• WORK TO BE COMPLETED: Your task is to repeat exactly the lines below between the line holding "Hannover: Erste Tigermücken-Population" and the line holding "Brand im „Haus", inclusive, and only those.

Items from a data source
────────
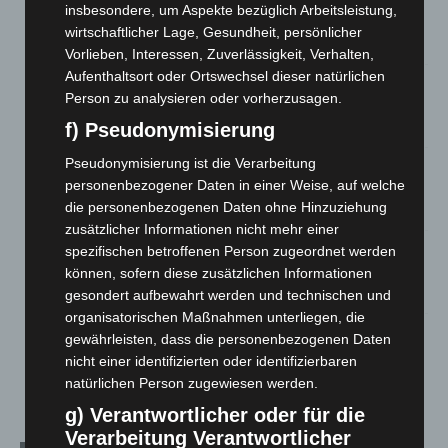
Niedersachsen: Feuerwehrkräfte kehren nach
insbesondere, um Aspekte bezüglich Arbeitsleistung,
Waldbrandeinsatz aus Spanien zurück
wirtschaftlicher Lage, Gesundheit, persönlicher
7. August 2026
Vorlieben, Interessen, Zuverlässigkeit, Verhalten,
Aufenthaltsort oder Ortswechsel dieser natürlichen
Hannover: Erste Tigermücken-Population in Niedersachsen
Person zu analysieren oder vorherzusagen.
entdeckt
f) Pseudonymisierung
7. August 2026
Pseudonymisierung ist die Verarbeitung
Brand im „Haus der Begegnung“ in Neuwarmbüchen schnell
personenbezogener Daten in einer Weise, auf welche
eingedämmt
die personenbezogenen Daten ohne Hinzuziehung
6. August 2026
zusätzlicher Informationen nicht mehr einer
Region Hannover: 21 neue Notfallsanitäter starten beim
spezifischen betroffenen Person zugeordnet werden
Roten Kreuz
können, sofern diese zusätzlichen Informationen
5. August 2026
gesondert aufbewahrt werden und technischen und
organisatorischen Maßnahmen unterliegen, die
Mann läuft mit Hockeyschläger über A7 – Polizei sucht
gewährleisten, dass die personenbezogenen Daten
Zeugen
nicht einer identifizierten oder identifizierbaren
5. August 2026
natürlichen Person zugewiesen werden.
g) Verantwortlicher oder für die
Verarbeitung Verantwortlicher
────────
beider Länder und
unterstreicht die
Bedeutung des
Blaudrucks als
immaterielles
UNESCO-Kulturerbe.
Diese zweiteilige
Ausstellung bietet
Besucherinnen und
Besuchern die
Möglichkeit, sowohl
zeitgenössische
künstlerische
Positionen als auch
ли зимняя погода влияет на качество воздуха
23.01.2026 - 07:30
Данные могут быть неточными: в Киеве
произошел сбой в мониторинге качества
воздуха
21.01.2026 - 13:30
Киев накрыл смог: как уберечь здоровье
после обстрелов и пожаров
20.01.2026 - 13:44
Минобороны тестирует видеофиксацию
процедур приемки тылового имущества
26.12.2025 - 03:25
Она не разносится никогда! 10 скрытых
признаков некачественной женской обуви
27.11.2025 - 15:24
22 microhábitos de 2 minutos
────────
• RESPONSE TO THE EXERCISE:
Hannover: Erste Tigermücken-Population in Niedersachsen
Person zu analysieren oder vorherzusagen.
entdeckt
f) Pseudonymisierung
7. August 2026
Pseudonymisierung ist die Verarbeitung
Brand im „Haus der Begegnung“ in Neuwarmbüchen schnell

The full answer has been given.